The Extra Man: Kevin Kline, Too Twee for Us

Kevin Kline, Paul Dano, and John C. Reilly star in this twee comedy of lonely New York oddballs. All three are funny in their various maladjusted ways: Kline as an asexual prig who precariously survives as a walker of blue-haired Upper East Side widows; Dano as the sexually confused college grad who fancies himself a Fitzgerald hero; and Reilly as the silent, Sasquatch-haired troll who lives beneath their stairs. But the original 1998 Jonathan Ames novel was pretty slight; and the best directors Shari Springer Berman and Robert Pulcini can do with the material is leap from one shaggy episode to the next.
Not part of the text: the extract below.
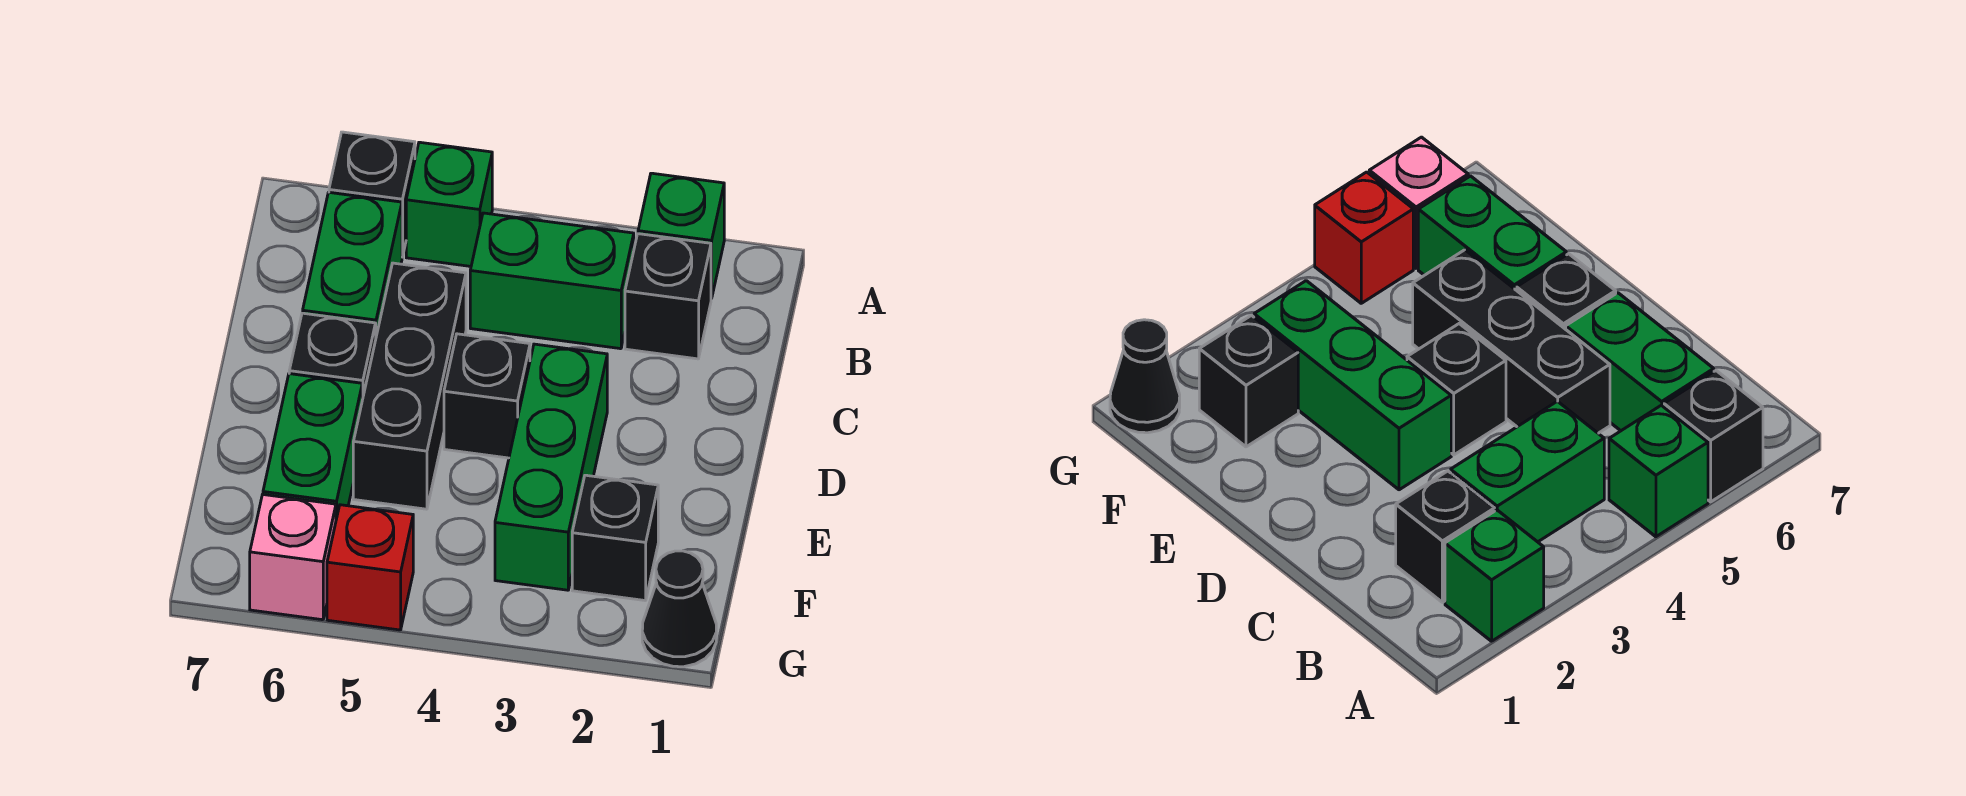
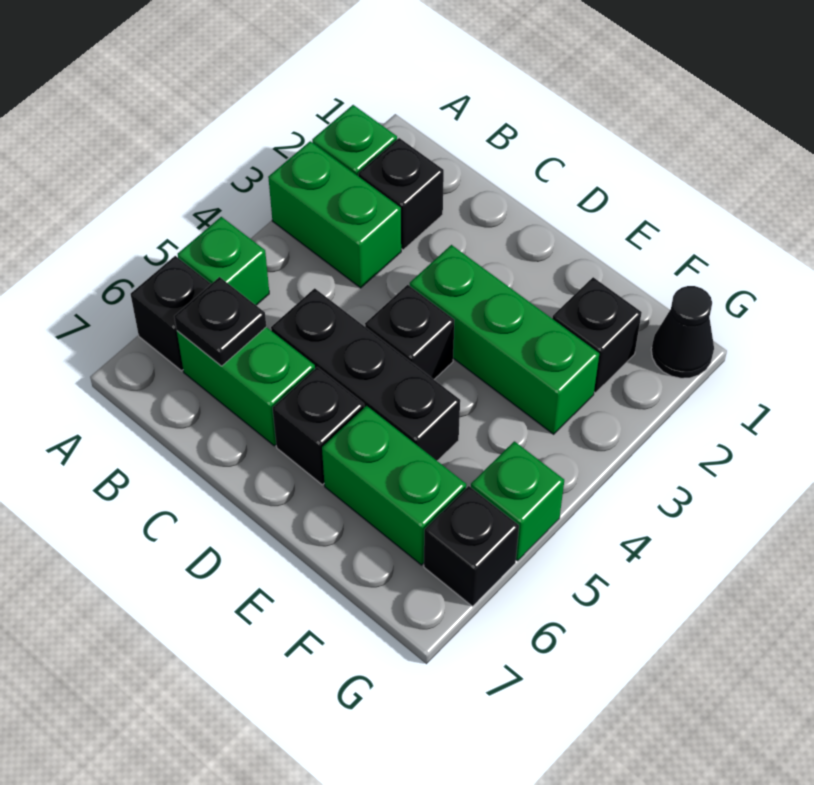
green 1x2 brick [470,213,634,349] -> green 1x2 brick turned to [268,141,401,288]
none -> black 1x1 plate [174,277,266,366]
red 1x1 brick [327,505,413,630] -> green 1x1 brick [471,441,564,561]
pink 1x1 brick [250,495,336,620] -> black 1x1 brick [424,486,519,606]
They don’t look for depth in these Odd Couple antics, because, unlike their American Splendor, there isn’t any. (Ames, obviously, is no Pekar.) Dano must grow up; Kline does aerobics to classical music; and Reilly eventually speaks (sings, even). The whimsy is so lacquered with retro-’70s nostalgia that it’s a shock when Dano actually pulls out a cell phone and goes to work in an office equipped with computers and Katie Holmes. (The latter is quite amusing as a selfish hippie chick eventually bitten in the ass by her Dave Matthews Band philosophy.) Without much of a story, you’re left with three eccentrics who could be sidekicks in three separate movies. In this one, the trio are badly in need of leadership that never comes.